Without the knowledge of a correct answer, it is elementary to spend a lot of time building wrong things. I am not talking about technical debt, but something so wrong that the only path forward is a complete and utter rewrite.
Let me give an example. Suppose you have a system where two entities must synchronize before the system converges to correct behavior. If the system assumed a human operator would observe and take action if the convergence doesn’t happen, and you wanted it to work without a human being, you need a new system.
Another example I like to use is the fallacy that it is possible to build a distributed system from a monolithic system by just adding RPC’s. The reality is that because of how RPC’s are different from a function call in a shared memory address. This approach doesn’t work. When failure modes get introduced in new places or timings of functions change, the system starts to break in all sorts of wonderfully wondrous ways. In my career, I have had to stop four different projects at four companies where this was the proposed direction.
Understanding whether the problem you’re trying to solve has a correct answer and that the proposal you’re making is correct is a critical element to any architecture.
In many ways, software architecture is proof of overall system correctness. For those who are knowledgeable in the field and understand the system well, it is possible to understand by reading the architecture spec whether the system is or is not correct.
So this brings me to the second important question.
2. What is the right answer, right now?
Money is what pays the bills. Often, I have found myself in debates over “the long-term answer” versus the “short term answer.” On the one hand are architects who are upset that we aren’t taking shortcuts to build the correct answer. On the other hand, some are frustrated that there is the immediate business value that could be derived if we were willing to make some sensible shortcuts.
I believe that any architecture that cannot deliver value right now is of no value. But wait, I hear you say you can’t deliver something in six months if it takes two years to build. True. But if you know what the long-term answer is, you can make better short-term trade-offs that move you along the long-term trajectory.
In effect, I believe that knowing what the correct answer is, allows you to evaluate whether the trade-offs of the short term answer are worth it.
Furthermore, understanding what the correct answer is, allows you to look at a short term answer and determine what set of use cases it will work for and what set of use cases it will not.
Finally, that understanding allows you to determine the business value of the short term answer.
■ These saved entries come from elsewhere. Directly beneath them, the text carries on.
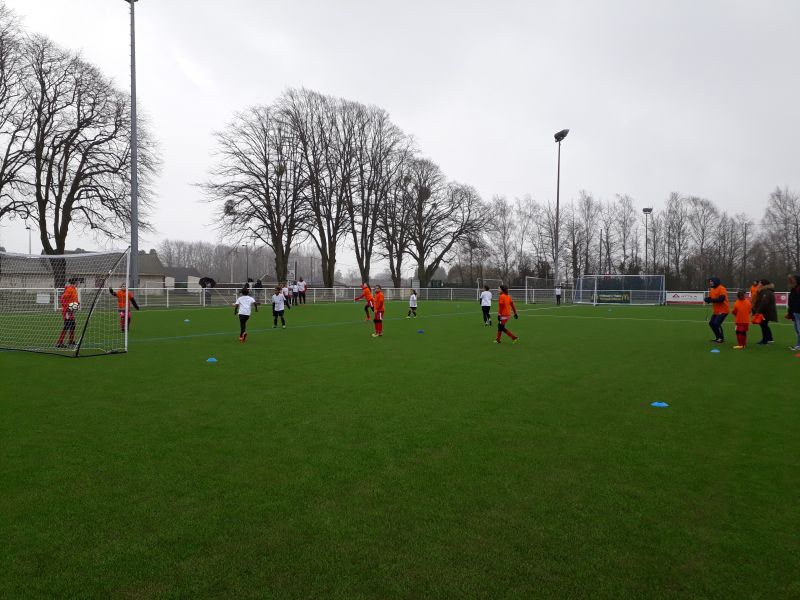
Locate an element on the screen. tall lights is located at coordinates point(133,150), point(558,134), point(649,211).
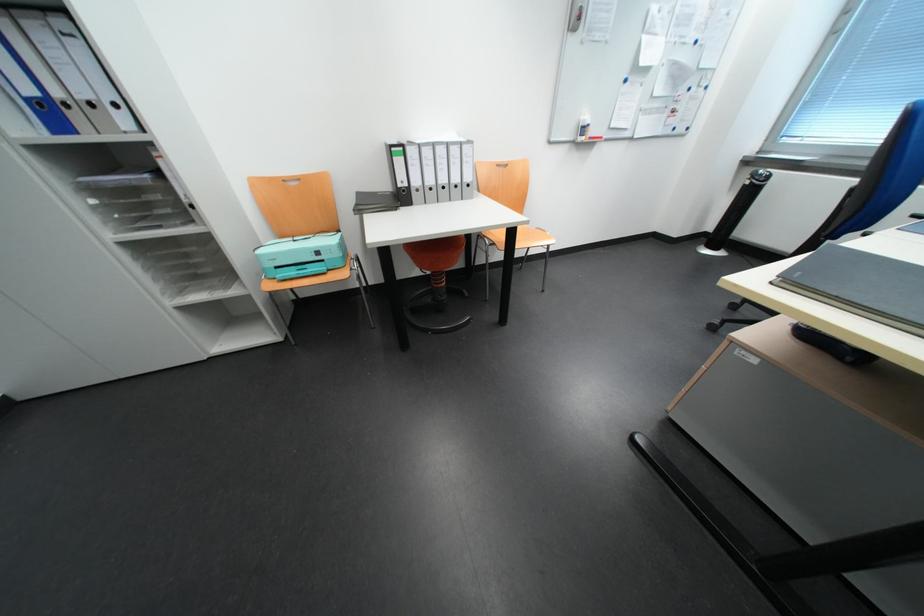
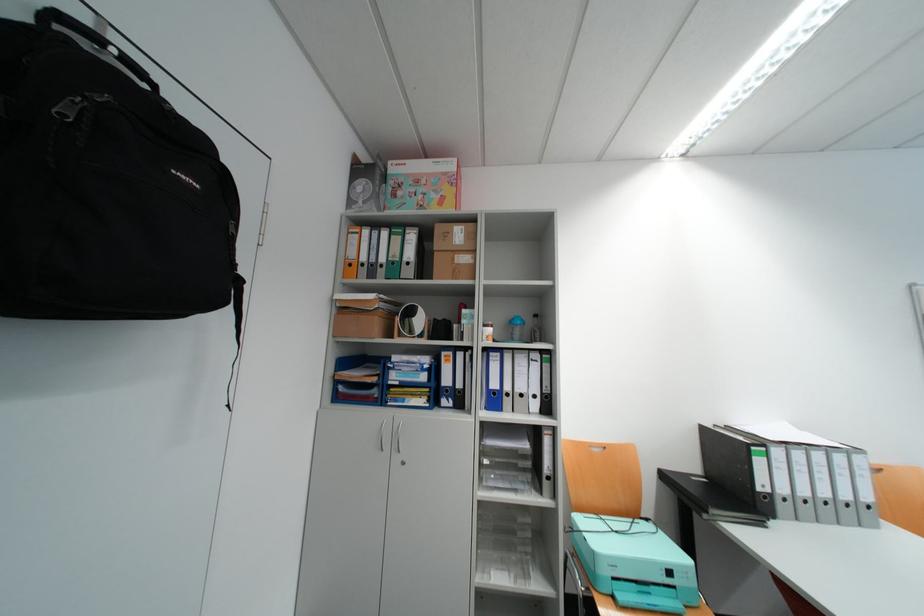
Find the pixel in the second image that matches (x=296, y=180) in the first image.

(602, 447)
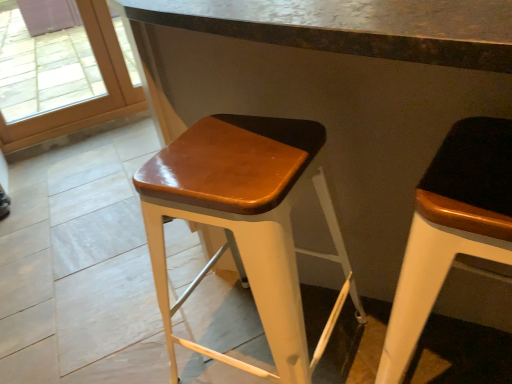
Question: In terms of width, does transparent glass door at upper left look wider or thinner when compared to glossy wood stool at center, acting as the second stool starting from the right?

Choices:
 (A) wide
 (B) thin

Answer: (B)

Question: Considering the positions of transparent glass door at upper left and glossy wood stool at center, acting as the second stool starting from the right, in the image, is transparent glass door at upper left taller or shorter than glossy wood stool at center, acting as the second stool starting from the right,?

Choices:
 (A) short
 (B) tall

Answer: (B)

Question: Estimate the real-world distances between objects in this image. Which object is closer to the glossy wood stool at center, acting as the second stool starting from the right?

Choices:
 (A) matte black stool at right, the 1th stool positioned from the right
 (B) transparent glass door at upper left

Answer: (A)

Question: Which object is positioned farthest from the transparent glass door at upper left?

Choices:
 (A) glossy wood stool at center, which ranks as the 1th stool in left-to-right order
 (B) matte black stool at right, the 1th stool positioned from the right

Answer: (B)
For example, if the short term answer is for 70% of the use cases, and that represents 97% of the revenue, then it may be okay. However, if it addresses 97% of the revenue that is shrinking rapidly and 0% of the revenue that is exploding, it may be a waste of time.
In conclusion, the notion that there is a trade-off between the long-term and the short-term is a fallacy. The long-term is always changing, and the short-term is what pays the bills, and software is a very malleable substance. Understanding the long-term allows you to make the right trade-offs in the short term such that the correct long-term answer is always within reach and that every step of the way, the exchanges are being made explicitly and not blindly. And software can always be changed. The question is how much.